WHAT YOU ARE ASKED TO DO: Although the entries hold pictures, only their words are printed back, exactly as given.

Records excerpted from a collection
-=-=-
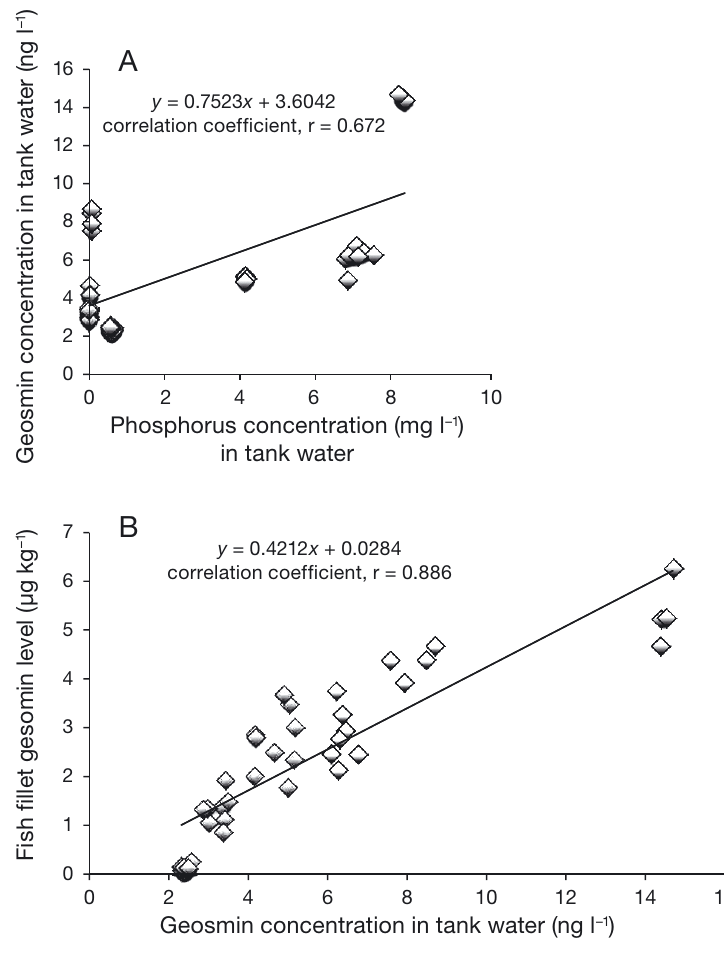
Fig. 4. Oncorhynchus mykiss . Linear correlations between (A) the phosphorus and geosmin concentrations in tank water and (B) the geosmin concentration in tank water and that in fish fillets from the feeding trial where fish received low-phosphorus (LP) and high- phosphorus (HP) diet. Data are means (±SD) of 4 tanks per diet. Corre- lations are significant at p <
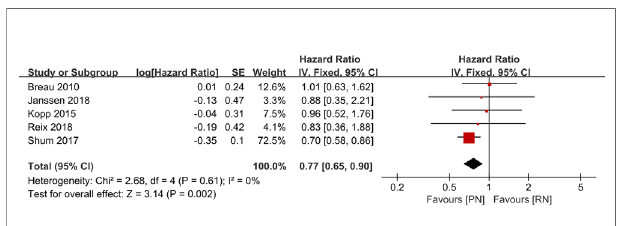
FIGURE 11 | Overall survival.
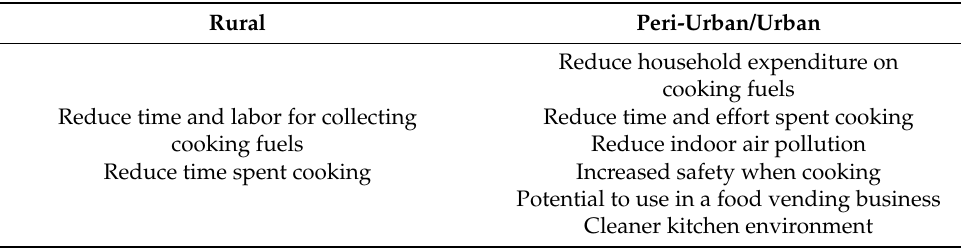
Table 4. Drivers and value proposition factors for rural and peri-urban/urban end-user groups to adopt EPCs. Rural Peri-Urban/Urban Reduce household expenditure on cooking fuels Reduce time and labor for collecting Reduce time and effort spent cooking cooking fuels Reduce indoor air pollution Reduce time spent cooking Increased safety when cooking Cleaner kitchen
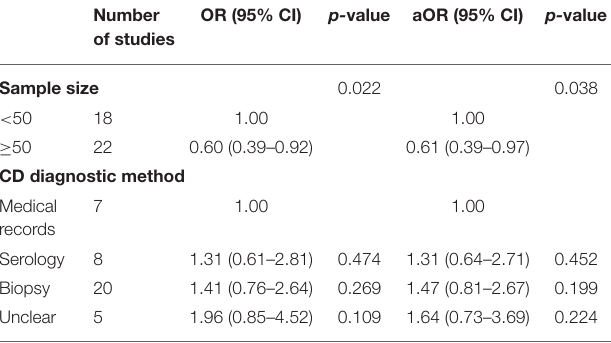
TABLE 3 | Univariate and multivariable meta-regression analyses to identify the sources of heterogeneity in studies reporting the prevalence of CD in patients with Turner syndrome based on different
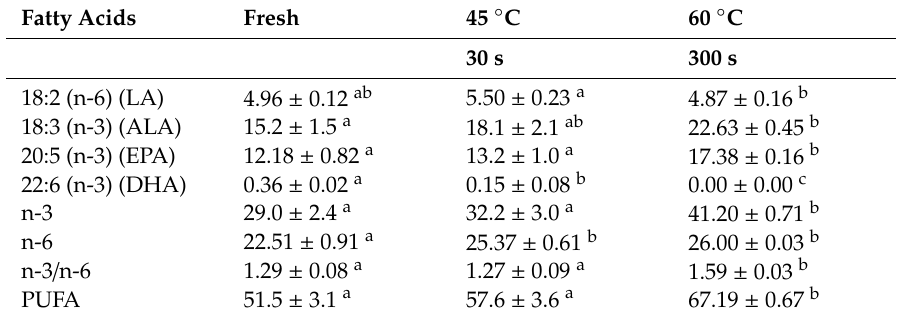
Table 4. Fatty acid composition of fresh and blanched sugar kelp expressed in % FAME. Data are expressed as means ± SD and represents three process replications ( n = 3). The fatty acids are given in % FAME although the ratio (n-3 / n-6) is without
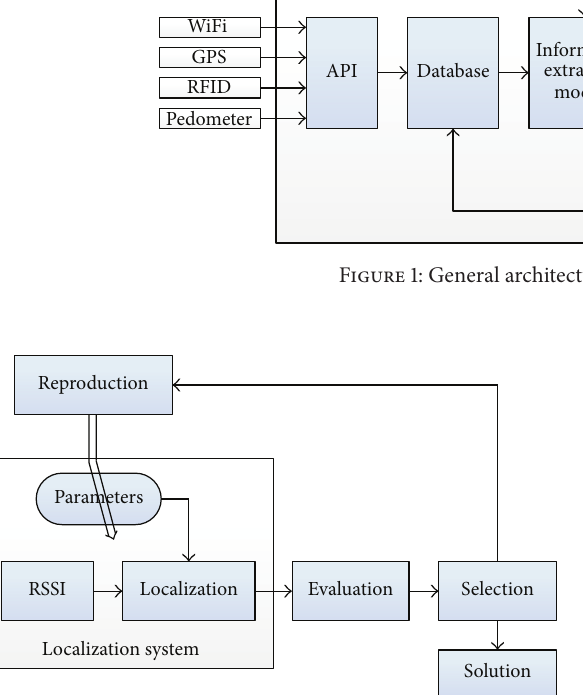
Figure 2: Optimization of system parameters using GAs.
-=-=-
ANSWER:
Fig. 4. Oncorhynchus mykiss . Linear correlations between (A) the phosphorus and geosmin concentrations in tank water and (B) the geosmin concentration in tank water and that in fish fillets from the feeding trial where fish received low-phosphorus (LP) and high- phosphorus (HP) diet. Data are means (±SD) of 4 tanks per diet. Corre- lations are significant at p <
FIGURE 11 | Overall survival.
Table 4. Drivers and value proposition factors for rural and peri-urban/urban end-user groups to adopt EPCs. Rural Peri-Urban/Urban Reduce household expenditure on cooking fuels Reduce time and labor for collecting Reduce time and effort spent cooking cooking fuels Reduce indoor air pollution Reduce time spent cooking Increased safety when cooking Cleaner kitchen
TABLE 3 | Univariate and multivariable meta-regression analyses to identify the sources of heterogeneity in studies reporting the prevalence of CD in patients with Turner syndrome based on different
Table 4. Fatty acid composition of fresh and blanched sugar kelp expressed in % FAME. Data are expressed as means ± SD and represents three process replications ( n = 3). The fatty acids are given in % FAME although the ratio (n-3 / n-6) is without
Figure 2: Optimization of system parameters using GAs.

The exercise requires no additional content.